The total Internally Generated Revenue (IGR) by all states in Nigeria hits N1.16tn in 2018. This is revealed in the latest full year IGR report released by the National Bureau of Statistics (NBS), covering the year 2018.
According to the NBS report, the latest IGR data indicates a positive growth of 22.79% quarter on quarter and 24.82% Year on Year. Specifically, in 2017 total IGR was 936.4bn, thereby increased to 1.16trn
The breakdown shows that Lagos State maintained a distant top as it recorded the highest IGR of N382.1 billion in 2018, followed by Rivers State (N112.7bn) and Ogun State (N84.5bn).
Similarly, IGR for states in the fourth quarter shows that IGR figure hit N324.59bn compared to N264.34bn recorded in Q3 2018. This indicates a positive growth of 22.79% quarter on quarter and 24.82% year on year.
Top ten states with highest IGR in 2018: The top 10 states in Nigeria in term of 2018 IGR accounted for 71 percent of total IGR. The breakdown shows that the top 10 states accumulated a total of N830.2bn IGR in 2018.
North East zone dominated 10 states with the least IGR: In the NBS report, data shows that the North East region dominated the 10 states.
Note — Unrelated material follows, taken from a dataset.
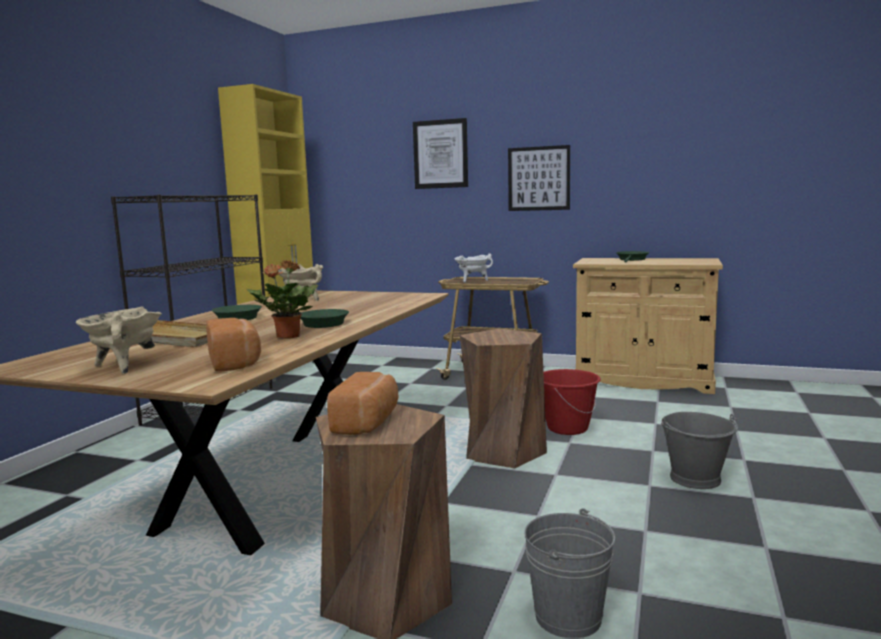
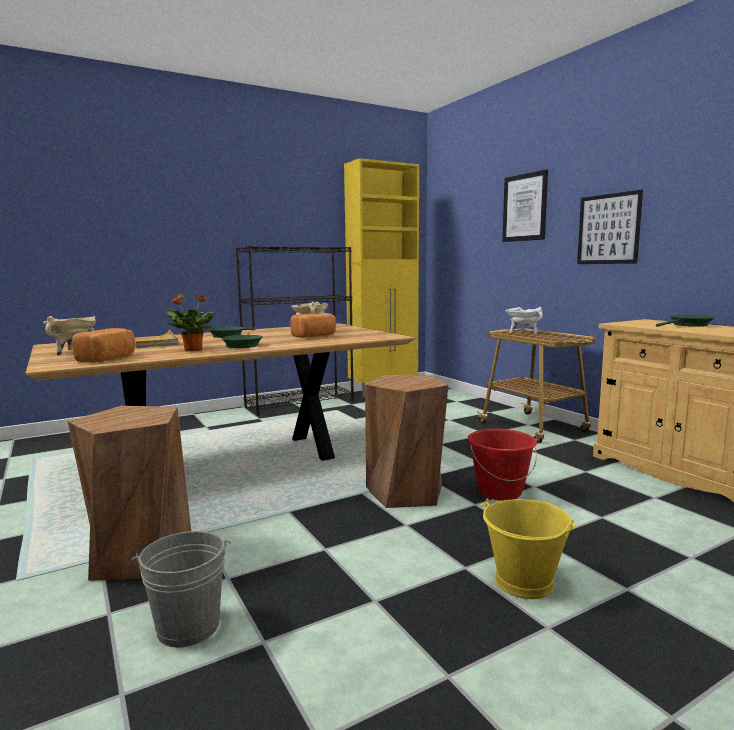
camera: 40 degrees right, 0 degrees up
(367, 423) = (122, 415): bread -> bread (315, 336)
(696, 479) = (525, 582): grey bucket -> yellow bucket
The North Eastern States include: Adamawa, Bauchi, Borno, Gombe, Taraba and Yobe States.
Overall, the 10 States with least IGR recorded N62.4bn in 2018. On the top ten list are: Nassarawa, Gombe, Katsina, Borno, Ekiti, Adamawa, Ebonyi, Taraba, Kebbi and Yobe States. Five out of these states with the lowest IGR are from the North East zone of Nigeria. This further suggests the reasons behind the low level of underdevelopment in the region.
Lagos tops IGR in last quarter 2018: All states including the FCT generated a total of N324.5bn IGR in the last quarter of 2018. Some highlights are revealed below:
- Thirty-one (31) states and the FCT recorded growth in IGR
- Five (5) states recorded a decline in IGR
- Lagos recorded highest IGR in Q4, followed by Rivers and Ogun States
- Kebbi, Adamawa, and Yobe all recorded the least IGR in Q4.
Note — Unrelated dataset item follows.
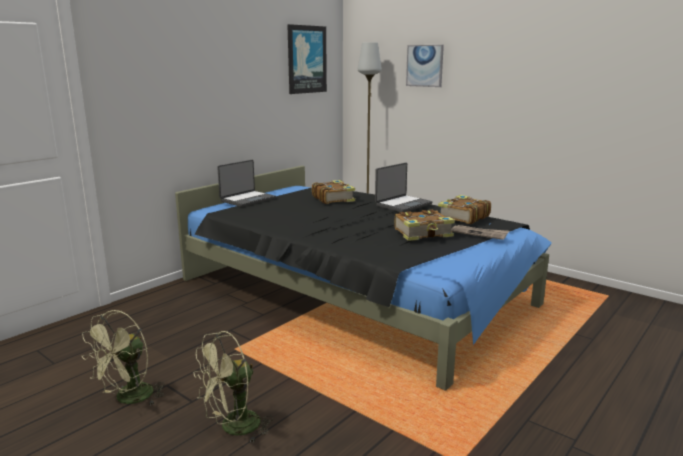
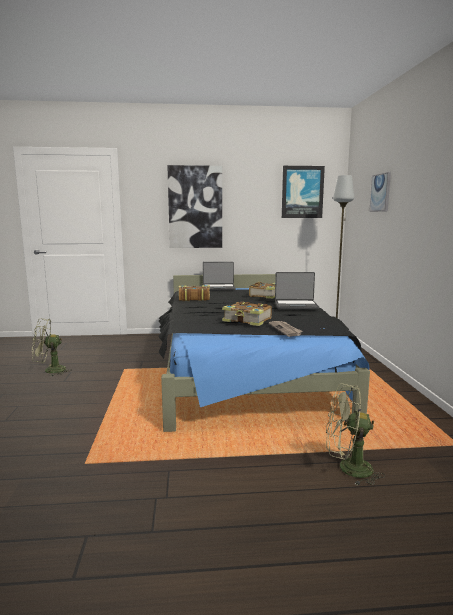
camera: 45 degrees right, 5 degrees down
(193, 84) = (195, 207): none -> picture
(233, 428) = (51, 397): green fan -> green fan (348, 469)
(463, 217) = (311, 320): book -> book (193, 298)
Total IGR of Lagos state in 2018 larger than all states in Q4 IGR: For the full year 2018, Lagos state also tops with N382bn. When this is compared with the N324.5bn IGR generated by all the states in Q4, shows that over one-fourth of IGR in Nigeria is generated in Lagos. Specifically, 33 percent of total IGR in 2018 is accruable to Lagos State.
South-West and South-South zones control 71% of IGR in 2018: Unsurprisingly, the IGR data shows that about N788bn out of 1.1trn recorded across all states excluding FCT. It indicates that 71.4% of the total IGR was from these two zones in the country. Southwest generated N533bn, while South-South recorded N225bn.
High IGR deprived of developments: The IGR data shows that two zones recorded more IGRs, and this has reflected in their levels of development as well. Specifically, South West recorded the lowest unemployment in the third quarter of 2018. What this shows is that the low level of unemployment could be traced to the high level industrialization in the zone, which pressures down unemployment. This means the economy of this zone is on a growth path.
However, South-South region ranks second in IGR, but the zone recording the highest unemployment rate in the country. This suggests that the zone may be witnessing an unbalanced growth pattern, where IGR is skewed towards the oil-related revenue which does not have high labour absorptive capacity.
Lastly, the Northern zones of Nigeria, which generated onky 28% of IGR, really need to do more to attract development across the region. Although unemployment is relatively average, underemployment remains quite high. Agriculture is the dominant sector in these regions, and the moribund state of the sector in Nigeria may be responsible for the low IGR.
Recently, the Vice President, Yemi Osinbajo, reportedly charged States to emulate Lagos State in terms of IGR and minimum wage.
“Lagos State, the highest IGR earner, was earning N600m in IGR when the minimum wage was increased from N7,500 to N18,000 — about 140 percent increase. We are confronted again with the new increase in the minimum wage. So, as scripture says, ‘There is nothing new under the sun. We must confront the problem, not merely by hoping that the Federal Government can do more.
“Already, our deficit is close to N2trn, while debt service is somewhere in the order of 54 per cent. States must, in the next few years, earn more in IGR.